# [Exercise description]
Going line by line through the entries, count those containing "right" and state only the result.

# [Given information]

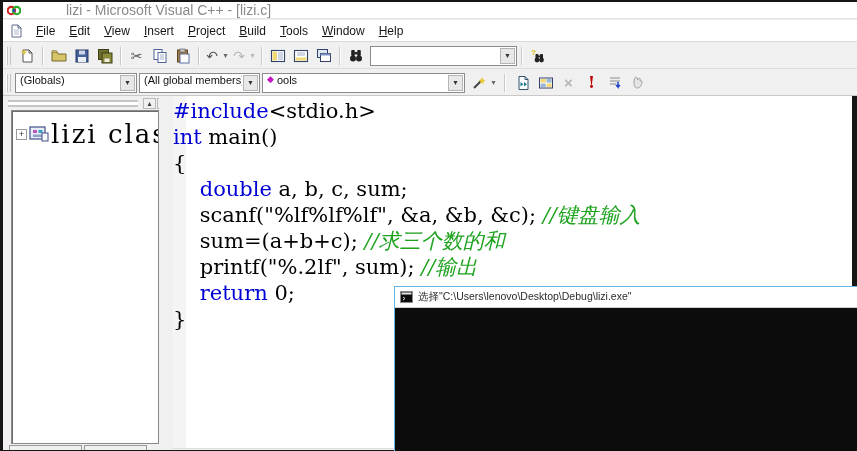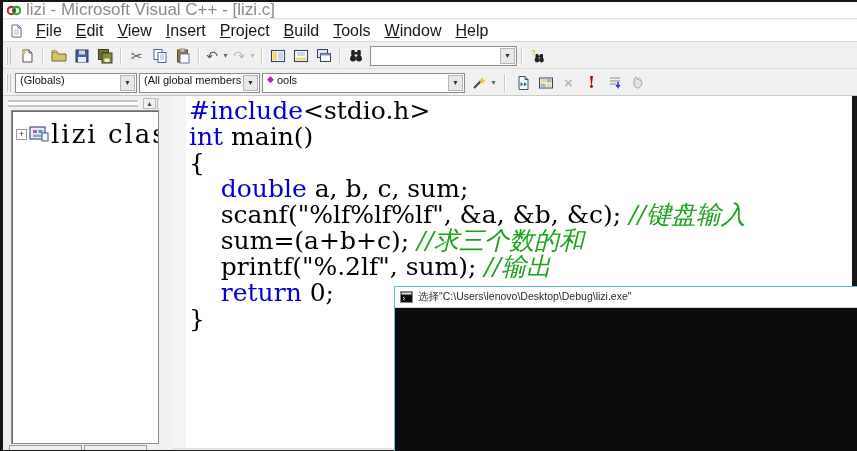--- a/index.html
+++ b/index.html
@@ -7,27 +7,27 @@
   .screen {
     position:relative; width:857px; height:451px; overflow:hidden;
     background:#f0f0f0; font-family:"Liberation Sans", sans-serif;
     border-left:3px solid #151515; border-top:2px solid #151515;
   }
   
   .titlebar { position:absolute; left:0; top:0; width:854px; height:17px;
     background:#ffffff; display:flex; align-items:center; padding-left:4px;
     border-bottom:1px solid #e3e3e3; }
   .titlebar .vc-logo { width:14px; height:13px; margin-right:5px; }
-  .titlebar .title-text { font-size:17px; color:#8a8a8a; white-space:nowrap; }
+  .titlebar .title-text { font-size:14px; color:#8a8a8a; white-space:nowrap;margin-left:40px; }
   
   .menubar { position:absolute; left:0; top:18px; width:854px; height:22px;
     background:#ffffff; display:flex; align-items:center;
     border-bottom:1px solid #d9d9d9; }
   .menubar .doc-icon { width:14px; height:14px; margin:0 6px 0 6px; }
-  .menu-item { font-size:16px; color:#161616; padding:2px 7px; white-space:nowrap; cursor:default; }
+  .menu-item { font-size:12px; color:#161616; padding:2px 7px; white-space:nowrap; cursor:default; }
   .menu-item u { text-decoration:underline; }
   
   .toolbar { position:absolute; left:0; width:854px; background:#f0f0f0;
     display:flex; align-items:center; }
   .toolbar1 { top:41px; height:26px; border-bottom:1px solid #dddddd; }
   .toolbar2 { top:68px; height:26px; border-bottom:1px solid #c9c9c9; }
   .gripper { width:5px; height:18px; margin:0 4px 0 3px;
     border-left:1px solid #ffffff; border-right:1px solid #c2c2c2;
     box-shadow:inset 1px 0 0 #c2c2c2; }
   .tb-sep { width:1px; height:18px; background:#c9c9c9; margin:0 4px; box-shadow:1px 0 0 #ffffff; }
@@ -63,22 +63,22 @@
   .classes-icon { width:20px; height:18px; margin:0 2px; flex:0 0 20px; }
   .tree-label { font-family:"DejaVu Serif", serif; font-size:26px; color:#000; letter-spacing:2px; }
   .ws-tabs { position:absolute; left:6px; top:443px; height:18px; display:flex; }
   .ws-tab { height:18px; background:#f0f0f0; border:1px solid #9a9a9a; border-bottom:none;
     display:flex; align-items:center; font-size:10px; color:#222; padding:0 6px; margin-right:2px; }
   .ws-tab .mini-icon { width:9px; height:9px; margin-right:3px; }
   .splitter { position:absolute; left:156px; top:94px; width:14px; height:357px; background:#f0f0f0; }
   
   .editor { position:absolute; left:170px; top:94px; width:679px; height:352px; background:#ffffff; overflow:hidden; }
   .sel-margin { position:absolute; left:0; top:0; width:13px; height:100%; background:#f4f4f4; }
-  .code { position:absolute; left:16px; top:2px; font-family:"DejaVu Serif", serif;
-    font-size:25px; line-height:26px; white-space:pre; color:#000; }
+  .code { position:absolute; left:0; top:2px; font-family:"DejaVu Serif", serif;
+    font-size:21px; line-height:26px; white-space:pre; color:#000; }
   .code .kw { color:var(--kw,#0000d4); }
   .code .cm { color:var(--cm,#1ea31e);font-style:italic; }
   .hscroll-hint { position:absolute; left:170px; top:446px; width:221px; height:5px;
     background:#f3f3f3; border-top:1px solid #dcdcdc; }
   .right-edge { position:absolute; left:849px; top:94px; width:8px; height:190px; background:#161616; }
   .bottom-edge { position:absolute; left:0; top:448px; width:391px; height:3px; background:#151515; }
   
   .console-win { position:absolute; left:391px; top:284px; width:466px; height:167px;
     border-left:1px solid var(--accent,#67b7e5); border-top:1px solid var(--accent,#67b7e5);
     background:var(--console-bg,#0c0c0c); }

# [Response below]
5